Giacometti first conceived of the body parts series in 1947, the year in which he embarked on the first of the famously thin, attenuated figures of standing women and walking men that would become icons of the post-war zeitgeist. Zeroing in on individual anatomical features, Giacometti modeled the first three forms in the series: a hand (La Main), a nose (Le Nez), and a head on a rod (Tête sur tige; estimate: $6-8 million, also featured in the November 7 sale).

Giacometti had always envisioned a fourth sculpture – the leg – to complete the series, but it would be nearly ten more years before he finished the work and cast it in bronze in 1958. Art historians believe the severed look of the work was inspired by distressing events in Giacometti’s past: in 1938, he was struck down by a speeding vehicle on a Paris street, leaving him with a crushed and broken foot and a slight limp for the rest of his life. Later, in 1940, the artist and his brother Diego were forced to flee Paris ahead of advancing German tanks. In the exodus, the two witnessed the gruesome aftermath of earlier attacks, and the images of human body parts strewn across the debris-filled streets never left his mind.

La Jambe is unique among Giacometti's works in that it is neither walking nor standing; it exists in an intermediate state between stillness and motion. Slightly bent at the knee and purposefully flexed, the leg appears ready to push off and set itself in motion, despite its oversized, firmly planted foot. In scale, La Jambe matches the legs of his enormous Grandes femmes debouts, the tallest figures he had ever created and which were originally intended for exhibition on the Chase Manhattan Plaza in lower Manhattan – a project left unfulfilled when the artist died in January 1966.

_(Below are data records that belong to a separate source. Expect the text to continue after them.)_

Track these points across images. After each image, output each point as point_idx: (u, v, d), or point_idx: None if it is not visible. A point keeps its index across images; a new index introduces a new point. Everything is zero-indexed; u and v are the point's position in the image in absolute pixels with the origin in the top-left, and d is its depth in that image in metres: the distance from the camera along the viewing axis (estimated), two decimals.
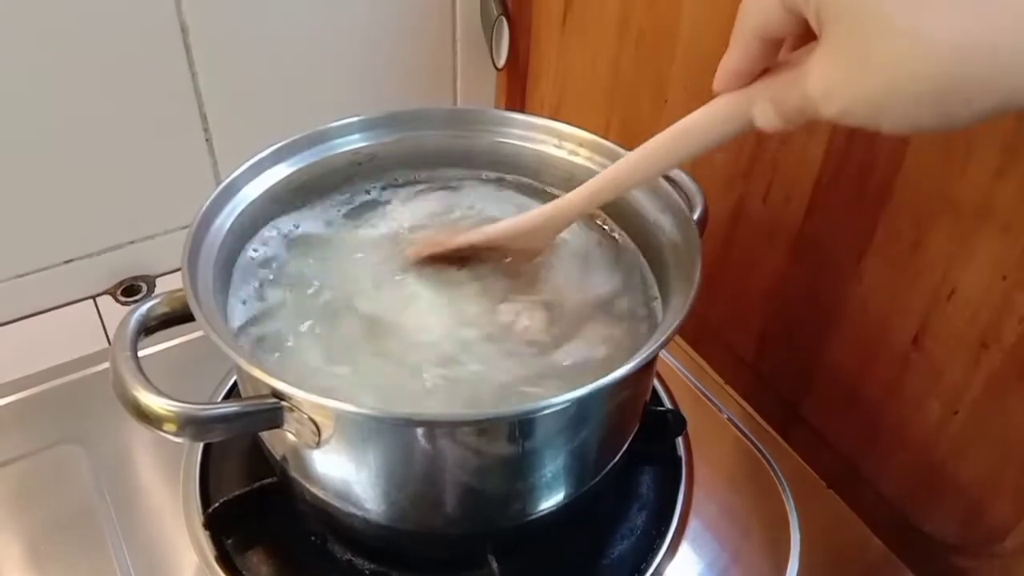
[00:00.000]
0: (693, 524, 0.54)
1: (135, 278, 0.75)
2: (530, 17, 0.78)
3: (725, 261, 0.65)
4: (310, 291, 0.51)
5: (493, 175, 0.60)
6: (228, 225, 0.49)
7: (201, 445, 0.57)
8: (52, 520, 0.54)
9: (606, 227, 0.56)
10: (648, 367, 0.49)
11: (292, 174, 0.54)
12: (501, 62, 0.81)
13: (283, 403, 0.40)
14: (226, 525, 0.51)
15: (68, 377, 0.63)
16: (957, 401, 0.50)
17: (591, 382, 0.39)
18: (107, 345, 0.72)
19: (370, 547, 0.51)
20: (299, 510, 0.51)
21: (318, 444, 0.41)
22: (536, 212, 0.49)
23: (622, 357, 0.39)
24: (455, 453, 0.42)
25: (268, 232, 0.54)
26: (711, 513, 0.55)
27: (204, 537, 0.51)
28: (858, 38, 0.30)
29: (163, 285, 0.76)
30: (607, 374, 0.39)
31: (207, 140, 0.72)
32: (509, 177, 0.59)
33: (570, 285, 0.51)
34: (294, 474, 0.47)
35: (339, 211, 0.57)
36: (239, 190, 0.51)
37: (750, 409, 0.63)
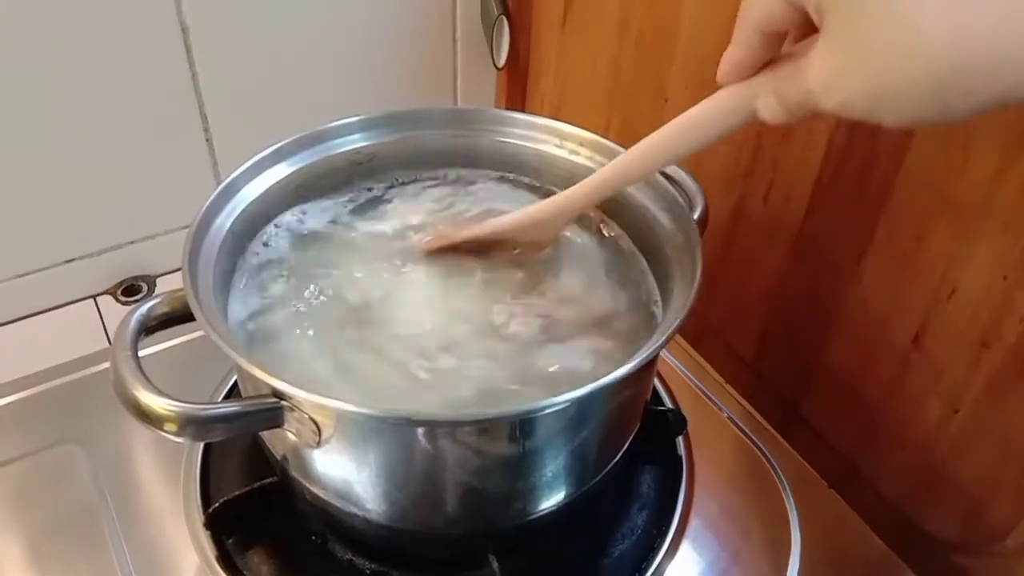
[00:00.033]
0: (694, 523, 0.54)
1: (135, 278, 0.75)
2: (530, 17, 0.78)
3: (725, 261, 0.65)
4: (310, 286, 0.51)
5: (495, 174, 0.60)
6: (228, 225, 0.49)
7: (201, 445, 0.57)
8: (52, 520, 0.54)
9: (612, 233, 0.56)
10: (649, 366, 0.49)
11: (292, 174, 0.54)
12: (501, 62, 0.81)
13: (283, 403, 0.40)
14: (227, 525, 0.51)
15: (68, 377, 0.63)
16: (957, 400, 0.50)
17: (588, 383, 0.39)
18: (107, 345, 0.72)
19: (371, 547, 0.51)
20: (300, 510, 0.51)
21: (318, 444, 0.41)
22: (543, 204, 0.50)
23: (607, 371, 0.39)
24: (456, 453, 0.42)
25: (271, 230, 0.54)
26: (712, 512, 0.55)
27: (205, 537, 0.51)
28: (857, 30, 0.31)
29: (163, 285, 0.76)
30: (606, 374, 0.39)
31: (207, 140, 0.72)
32: (511, 176, 0.59)
33: (569, 295, 0.51)
34: (295, 474, 0.47)
35: (344, 208, 0.57)
36: (239, 190, 0.51)
37: (750, 408, 0.63)
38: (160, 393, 0.38)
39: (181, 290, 0.43)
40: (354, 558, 0.51)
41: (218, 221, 0.49)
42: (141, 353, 0.41)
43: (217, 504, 0.51)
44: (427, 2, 0.76)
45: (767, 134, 0.57)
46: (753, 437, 0.60)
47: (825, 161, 0.53)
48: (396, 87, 0.79)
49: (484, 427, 0.41)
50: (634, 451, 0.51)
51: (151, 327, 0.44)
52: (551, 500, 0.46)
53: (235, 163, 0.51)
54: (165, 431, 0.38)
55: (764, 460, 0.59)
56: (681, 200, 0.50)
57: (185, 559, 0.51)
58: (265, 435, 0.48)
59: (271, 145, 0.53)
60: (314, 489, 0.46)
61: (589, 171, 0.53)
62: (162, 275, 0.76)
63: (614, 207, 0.55)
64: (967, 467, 0.51)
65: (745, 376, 0.66)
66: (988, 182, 0.44)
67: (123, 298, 0.74)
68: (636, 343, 0.47)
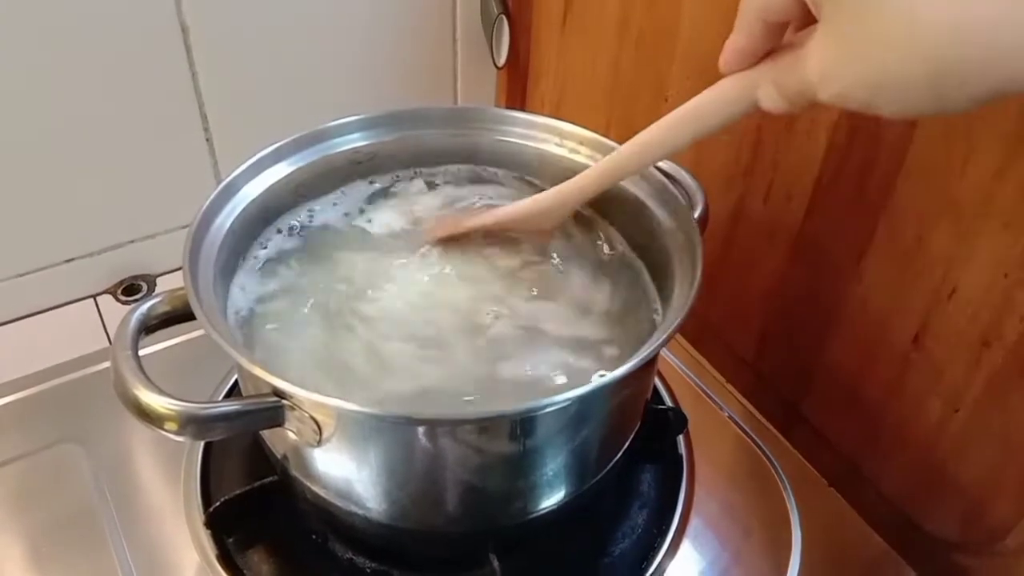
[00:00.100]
0: (694, 522, 0.54)
1: (135, 277, 0.75)
2: (530, 16, 0.78)
3: (725, 260, 0.65)
4: (310, 278, 0.52)
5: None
6: (228, 224, 0.49)
7: (202, 444, 0.57)
8: (53, 520, 0.54)
9: (618, 248, 0.56)
10: (649, 365, 0.49)
11: (292, 173, 0.54)
12: (501, 61, 0.81)
13: (284, 402, 0.40)
14: (227, 524, 0.51)
15: (68, 376, 0.63)
16: (958, 400, 0.50)
17: (587, 384, 0.39)
18: (107, 344, 0.72)
19: (371, 546, 0.51)
20: (300, 509, 0.51)
21: (319, 443, 0.41)
22: (546, 194, 0.50)
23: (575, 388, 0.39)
24: (456, 451, 0.42)
25: (272, 227, 0.54)
26: (712, 511, 0.55)
27: (205, 536, 0.51)
28: (855, 20, 0.31)
29: (163, 284, 0.76)
30: (606, 374, 0.39)
31: (207, 140, 0.72)
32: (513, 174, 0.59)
33: (562, 309, 0.50)
34: (295, 473, 0.47)
35: (347, 203, 0.57)
36: (239, 189, 0.51)
37: (751, 407, 0.63)
38: (161, 392, 0.38)
39: (181, 289, 0.43)
40: (355, 557, 0.51)
41: (218, 220, 0.49)
42: (141, 352, 0.41)
43: (217, 503, 0.51)
44: (427, 2, 0.76)
45: (767, 133, 0.57)
46: (754, 436, 0.60)
47: (825, 161, 0.53)
48: (396, 86, 0.79)
49: (485, 426, 0.41)
50: (635, 450, 0.51)
51: (151, 326, 0.44)
52: (552, 499, 0.46)
53: (235, 162, 0.51)
54: (166, 430, 0.38)
55: (765, 459, 0.59)
56: (681, 199, 0.50)
57: (185, 558, 0.51)
58: (265, 434, 0.48)
59: (271, 144, 0.53)
60: (315, 488, 0.46)
61: None
62: (162, 274, 0.76)
63: (614, 206, 0.55)
64: (967, 466, 0.51)
65: (745, 375, 0.66)
66: (988, 182, 0.44)
67: (123, 297, 0.74)
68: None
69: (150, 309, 0.44)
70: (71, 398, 0.62)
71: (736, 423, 0.62)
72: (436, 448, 0.41)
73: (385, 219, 0.56)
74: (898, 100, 0.31)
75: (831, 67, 0.32)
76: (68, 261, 0.71)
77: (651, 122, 0.44)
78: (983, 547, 0.51)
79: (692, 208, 0.50)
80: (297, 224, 0.55)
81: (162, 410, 0.38)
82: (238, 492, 0.51)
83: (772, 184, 0.58)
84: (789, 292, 0.60)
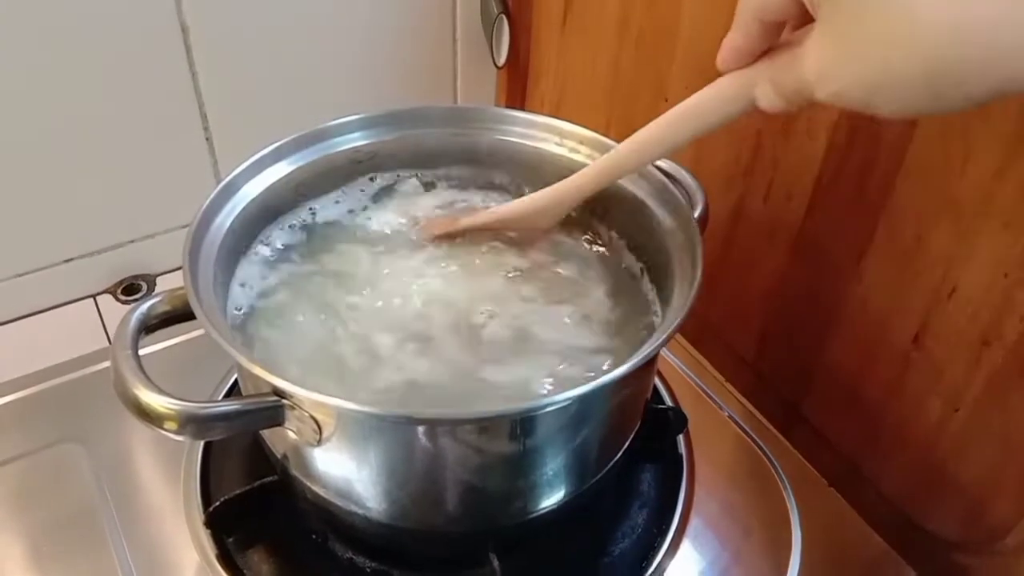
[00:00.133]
0: (694, 522, 0.54)
1: (135, 277, 0.75)
2: (530, 16, 0.78)
3: (725, 260, 0.65)
4: (309, 275, 0.52)
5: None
6: (229, 224, 0.49)
7: (202, 444, 0.57)
8: (53, 519, 0.54)
9: (619, 252, 0.55)
10: (649, 365, 0.49)
11: (292, 172, 0.54)
12: (501, 61, 0.81)
13: (284, 401, 0.40)
14: (227, 523, 0.51)
15: (68, 376, 0.63)
16: (958, 399, 0.50)
17: (588, 383, 0.39)
18: (107, 344, 0.72)
19: (371, 545, 0.51)
20: (300, 508, 0.51)
21: (319, 442, 0.41)
22: (542, 193, 0.50)
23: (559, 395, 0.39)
24: (456, 451, 0.42)
25: (273, 226, 0.54)
26: (712, 511, 0.55)
27: (205, 535, 0.51)
28: (853, 19, 0.30)
29: (163, 284, 0.76)
30: (606, 374, 0.39)
31: (207, 139, 0.72)
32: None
33: (558, 314, 0.50)
34: (295, 472, 0.47)
35: (349, 202, 0.57)
36: (239, 188, 0.51)
37: (751, 407, 0.63)
38: (161, 392, 0.38)
39: (181, 288, 0.43)
40: (354, 556, 0.51)
41: (218, 220, 0.49)
42: (141, 352, 0.41)
43: (217, 503, 0.51)
44: (427, 1, 0.76)
45: (767, 133, 0.57)
46: (754, 436, 0.60)
47: (825, 160, 0.53)
48: (396, 86, 0.79)
49: (485, 425, 0.41)
50: (635, 449, 0.51)
51: (151, 326, 0.44)
52: (552, 498, 0.46)
53: (235, 162, 0.51)
54: (165, 430, 0.38)
55: (765, 459, 0.59)
56: (682, 198, 0.50)
57: (185, 558, 0.51)
58: (265, 434, 0.48)
59: (271, 144, 0.53)
60: (314, 488, 0.46)
61: None
62: (162, 274, 0.76)
63: (614, 205, 0.55)
64: (968, 466, 0.51)
65: (745, 375, 0.66)
66: (988, 181, 0.44)
67: (123, 297, 0.74)
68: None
69: (150, 309, 0.44)
70: (71, 398, 0.62)
71: (736, 423, 0.62)
72: (436, 448, 0.41)
73: (386, 218, 0.56)
74: (896, 99, 0.31)
75: (828, 66, 0.32)
76: (68, 261, 0.71)
77: (651, 121, 0.44)
78: (983, 546, 0.51)
79: (692, 208, 0.50)
80: (297, 222, 0.55)
81: (162, 409, 0.38)
82: (238, 492, 0.51)
83: (772, 184, 0.58)
84: (789, 292, 0.60)
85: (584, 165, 0.55)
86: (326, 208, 0.56)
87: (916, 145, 0.47)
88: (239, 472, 0.55)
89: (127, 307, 0.45)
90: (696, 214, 0.50)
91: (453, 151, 0.59)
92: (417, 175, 0.59)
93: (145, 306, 0.44)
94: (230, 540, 0.51)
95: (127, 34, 0.64)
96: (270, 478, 0.51)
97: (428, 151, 0.59)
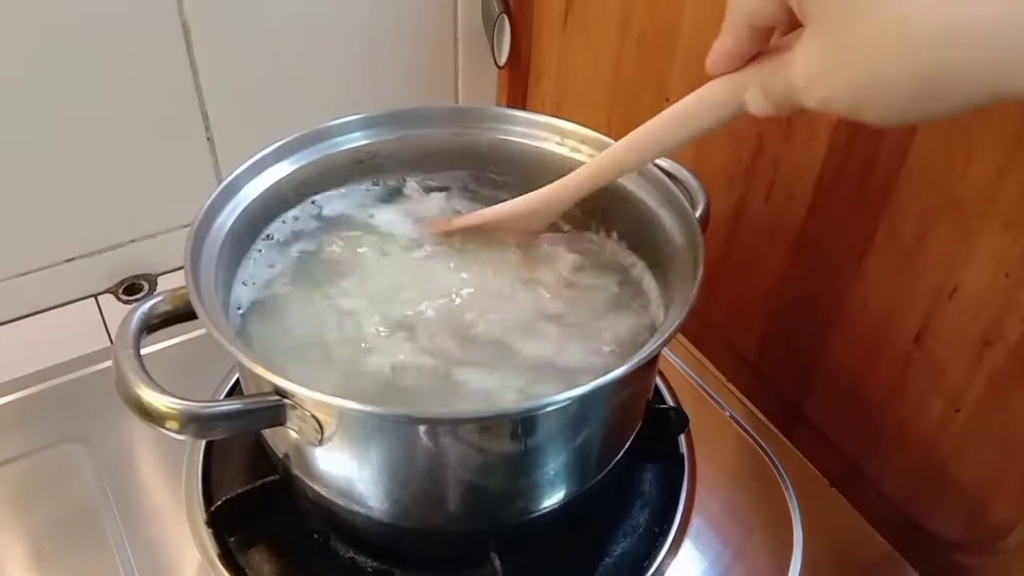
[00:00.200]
0: (696, 522, 0.54)
1: (137, 277, 0.75)
2: (531, 15, 0.78)
3: (727, 260, 0.65)
4: (309, 273, 0.53)
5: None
6: (230, 223, 0.49)
7: (203, 443, 0.57)
8: (54, 519, 0.54)
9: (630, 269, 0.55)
10: (650, 365, 0.49)
11: (293, 172, 0.54)
12: (502, 60, 0.81)
13: (286, 400, 0.40)
14: (228, 523, 0.51)
15: (70, 376, 0.63)
16: (959, 399, 0.50)
17: (589, 381, 0.39)
18: (109, 344, 0.72)
19: (372, 545, 0.51)
20: (302, 508, 0.51)
21: (320, 441, 0.41)
22: (535, 194, 0.50)
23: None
24: (457, 450, 0.42)
25: (274, 224, 0.54)
26: (713, 511, 0.55)
27: (207, 535, 0.51)
28: (841, 24, 0.30)
29: (164, 284, 0.76)
30: (606, 373, 0.39)
31: (208, 139, 0.72)
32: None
33: (550, 334, 0.49)
34: (296, 472, 0.47)
35: (350, 201, 0.58)
36: (240, 188, 0.51)
37: (752, 407, 0.63)
38: (162, 391, 0.38)
39: (183, 288, 0.43)
40: (356, 556, 0.51)
41: (219, 219, 0.49)
42: (143, 351, 0.41)
43: (219, 502, 0.51)
44: (428, 1, 0.76)
45: (768, 133, 0.57)
46: (755, 436, 0.60)
47: (827, 160, 0.53)
48: (397, 86, 0.79)
49: (486, 425, 0.41)
50: (636, 449, 0.51)
51: (153, 325, 0.44)
52: (553, 498, 0.46)
53: (236, 161, 0.51)
54: (167, 429, 0.38)
55: (766, 458, 0.59)
56: (683, 198, 0.50)
57: (187, 557, 0.51)
58: (267, 433, 0.48)
59: (272, 143, 0.53)
60: (316, 487, 0.46)
61: None
62: (163, 274, 0.76)
63: (615, 204, 0.55)
64: (969, 466, 0.51)
65: (747, 375, 0.66)
66: (989, 181, 0.44)
67: (124, 297, 0.74)
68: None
69: (151, 308, 0.44)
70: (72, 397, 0.62)
71: (737, 423, 0.62)
72: (437, 447, 0.41)
73: (387, 217, 0.56)
74: (886, 107, 0.30)
75: (816, 72, 0.32)
76: (69, 260, 0.71)
77: (641, 125, 0.44)
78: (984, 546, 0.51)
79: (694, 207, 0.50)
80: (298, 221, 0.55)
81: (164, 409, 0.38)
82: (240, 491, 0.51)
83: (773, 183, 0.58)
84: (790, 291, 0.60)
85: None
86: (331, 202, 0.57)
87: (917, 145, 0.47)
88: (241, 471, 0.55)
89: (128, 307, 0.45)
90: (697, 214, 0.50)
91: (454, 151, 0.59)
92: (418, 176, 0.59)
93: (147, 306, 0.44)
94: (232, 539, 0.51)
95: (128, 33, 0.64)
96: (272, 477, 0.51)
97: (429, 151, 0.59)
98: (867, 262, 0.53)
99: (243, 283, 0.51)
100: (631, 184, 0.53)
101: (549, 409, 0.40)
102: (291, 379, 0.38)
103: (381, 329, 0.48)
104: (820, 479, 0.58)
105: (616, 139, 0.54)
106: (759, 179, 0.59)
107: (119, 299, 0.74)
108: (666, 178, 0.51)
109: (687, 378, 0.65)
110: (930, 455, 0.53)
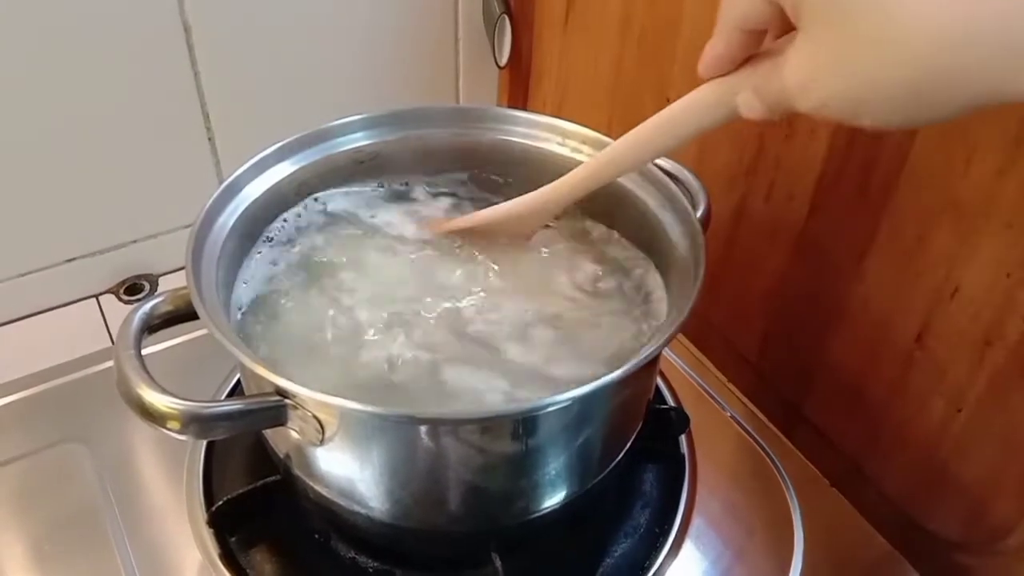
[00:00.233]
0: (696, 522, 0.54)
1: (138, 277, 0.75)
2: (532, 15, 0.78)
3: (727, 260, 0.65)
4: (309, 272, 0.53)
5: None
6: (231, 223, 0.49)
7: (204, 443, 0.57)
8: (55, 519, 0.54)
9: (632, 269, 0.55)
10: (651, 365, 0.49)
11: (295, 172, 0.54)
12: (503, 60, 0.81)
13: (287, 401, 0.40)
14: (230, 523, 0.51)
15: (71, 376, 0.63)
16: (960, 399, 0.50)
17: (591, 381, 0.39)
18: (110, 344, 0.72)
19: (374, 545, 0.51)
20: (303, 508, 0.51)
21: (322, 442, 0.41)
22: (529, 196, 0.50)
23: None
24: (459, 451, 0.42)
25: (275, 224, 0.54)
26: (714, 511, 0.55)
27: (208, 535, 0.51)
28: (835, 26, 0.29)
29: (165, 284, 0.76)
30: (607, 373, 0.39)
31: (209, 139, 0.72)
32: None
33: (547, 336, 0.49)
34: (298, 472, 0.47)
35: (351, 200, 0.58)
36: (241, 188, 0.51)
37: (753, 407, 0.63)
38: (164, 391, 0.38)
39: (184, 288, 0.43)
40: (357, 556, 0.51)
41: (221, 220, 0.49)
42: (144, 352, 0.41)
43: (220, 502, 0.51)
44: (429, 1, 0.76)
45: (769, 133, 0.57)
46: (756, 436, 0.60)
47: (827, 160, 0.53)
48: (398, 86, 0.79)
49: (487, 425, 0.41)
50: (637, 449, 0.51)
51: (154, 326, 0.44)
52: (554, 498, 0.46)
53: (237, 162, 0.51)
54: (168, 429, 0.38)
55: (767, 459, 0.59)
56: (684, 198, 0.50)
57: (188, 557, 0.51)
58: (268, 433, 0.48)
59: (274, 144, 0.53)
60: (317, 487, 0.46)
61: None
62: (164, 274, 0.76)
63: (616, 204, 0.55)
64: (970, 466, 0.51)
65: (747, 375, 0.66)
66: (990, 181, 0.44)
67: (125, 297, 0.74)
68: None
69: (153, 309, 0.44)
70: (74, 398, 0.62)
71: (738, 423, 0.62)
72: (438, 447, 0.41)
73: (387, 217, 0.57)
74: (881, 111, 0.30)
75: (811, 77, 0.31)
76: (70, 261, 0.71)
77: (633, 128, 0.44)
78: (985, 547, 0.51)
79: (695, 208, 0.50)
80: (299, 220, 0.55)
81: (165, 409, 0.38)
82: (241, 491, 0.51)
83: (774, 183, 0.58)
84: (791, 292, 0.60)
85: None
86: (333, 200, 0.57)
87: (918, 145, 0.47)
88: (242, 471, 0.55)
89: (130, 307, 0.45)
90: (698, 214, 0.50)
91: (455, 151, 0.59)
92: (420, 177, 0.59)
93: (148, 306, 0.44)
94: (233, 539, 0.51)
95: (129, 34, 0.64)
96: (273, 478, 0.51)
97: (430, 151, 0.59)
98: (868, 262, 0.53)
99: (244, 283, 0.51)
100: (632, 184, 0.53)
101: (550, 409, 0.40)
102: (292, 379, 0.38)
103: (380, 327, 0.48)
104: (821, 479, 0.58)
105: (616, 139, 0.54)
106: (760, 179, 0.59)
107: (120, 299, 0.74)
108: (667, 178, 0.51)
109: (688, 378, 0.65)
110: (931, 455, 0.53)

Upon its completion in 1958, La Jambe was featured in a solo exhibition of Giacometti’s newest works at the Pierre Matisse Gallery, New York. Six signed and numbered bronzes were created, and the version to be offered at Christie’s this fall was featured in the major 1965 retrospective at London’s Tate Gallery. It has now been in the same private collection for over 35 years, since its acquisition by the present owner from Galerie Beyeler in 1976.

Prices for Giacometti’s best works have soared in recent years, in keeping with increasing appreciation and interest among collectors for superb examples of modern sculpture. Within the global auction market, 19 works by the artist have sold above the $10 million mark, and all five of the artist’s top prices at auction have been set within the last five years. In May 2010, Christie’s New York sold a 1948 cast of La Main – the elongated arm with an outstretched hand from the artist’s same series – fetching $25.8 million against a pre-sale estimate of $10-15 million.